### What is needed
In one to three sentences, explain why the Hall of Fame post follows "Yes. We did." with "Um, no. We didn't."

Wednesday, November 26, 2014


Yes. We did.

Um, no. We didn't.

What we said (back in late July, when the craven folks who run the HOF changed their voting procedures) was that me, you and ten-plus million dogs named Boo (the perfect appellation in this instance, n'est-ce pas?) should boycott these mofos until they rescind this rule.

Just as folks today want to send a message to the cloistered world of uber-wealthy white greedocrats that the justice system actually pay lip service to its own procedures (cough-Ferguson-cough), those of us who want to protect the principles of fairness should make sure that we give these holier-than-thou, pompous pariahs a battering at the cash register.

That said, we did not say that we would cease and desist with respect to the results of Hall of Fame balloting--effed up as it now is.

Sorry to dash any hopes out there. (Or, alternatively, sorry to interrupt your sleep...)

We'll keep this brief. We dodged Whisky Jack, at least for now. There is nothing egregious on the ballot in that way, at least not for awhile (we'll let you figure out who the next Whisky Jack might be on your own).

### Given material
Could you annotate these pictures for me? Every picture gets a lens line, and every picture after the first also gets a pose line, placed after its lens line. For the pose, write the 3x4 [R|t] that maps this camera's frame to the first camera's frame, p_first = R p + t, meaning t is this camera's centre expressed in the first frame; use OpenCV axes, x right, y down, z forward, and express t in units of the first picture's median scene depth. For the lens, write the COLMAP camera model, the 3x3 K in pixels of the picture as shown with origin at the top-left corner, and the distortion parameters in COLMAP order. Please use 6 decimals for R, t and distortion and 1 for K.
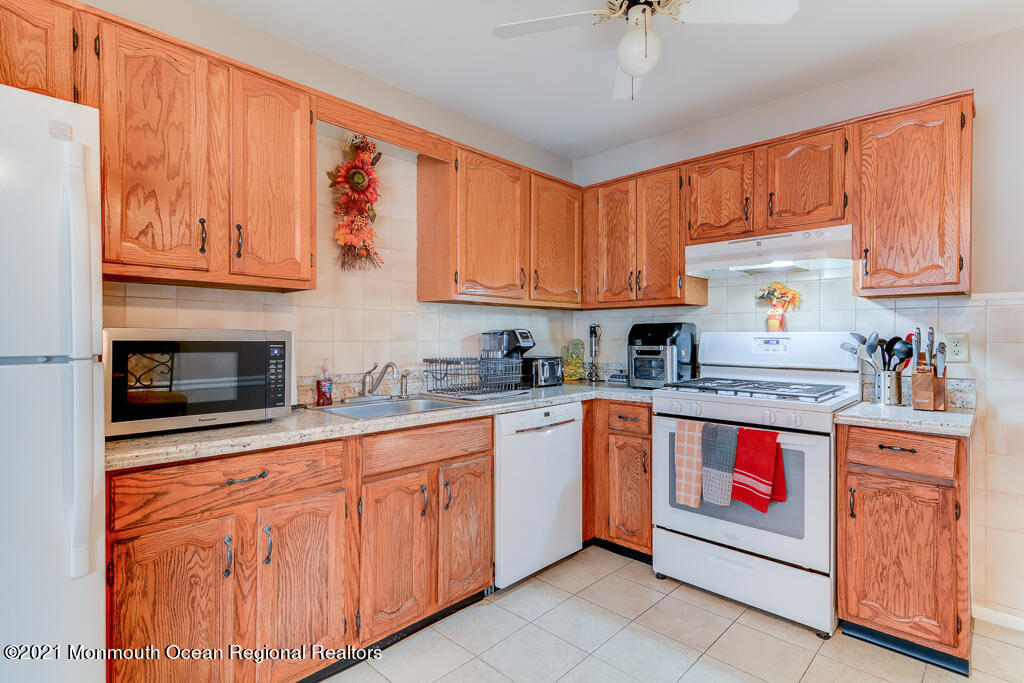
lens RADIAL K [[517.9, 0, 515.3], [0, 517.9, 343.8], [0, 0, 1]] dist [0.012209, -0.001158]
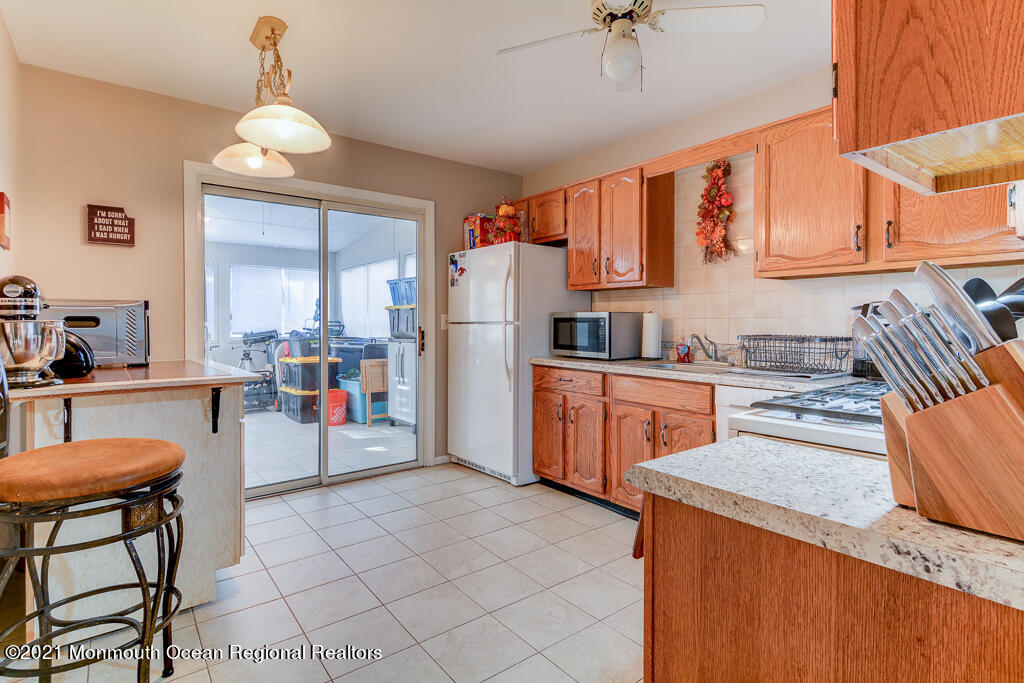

### Response to the exercise
In late July, after the Hall of Fame changed its voting procedures, the writer called for a boycott of the Hall until it rescinded the rule. That call never included giving up on the results of Hall of Fame balloting, so the writer still takes them up.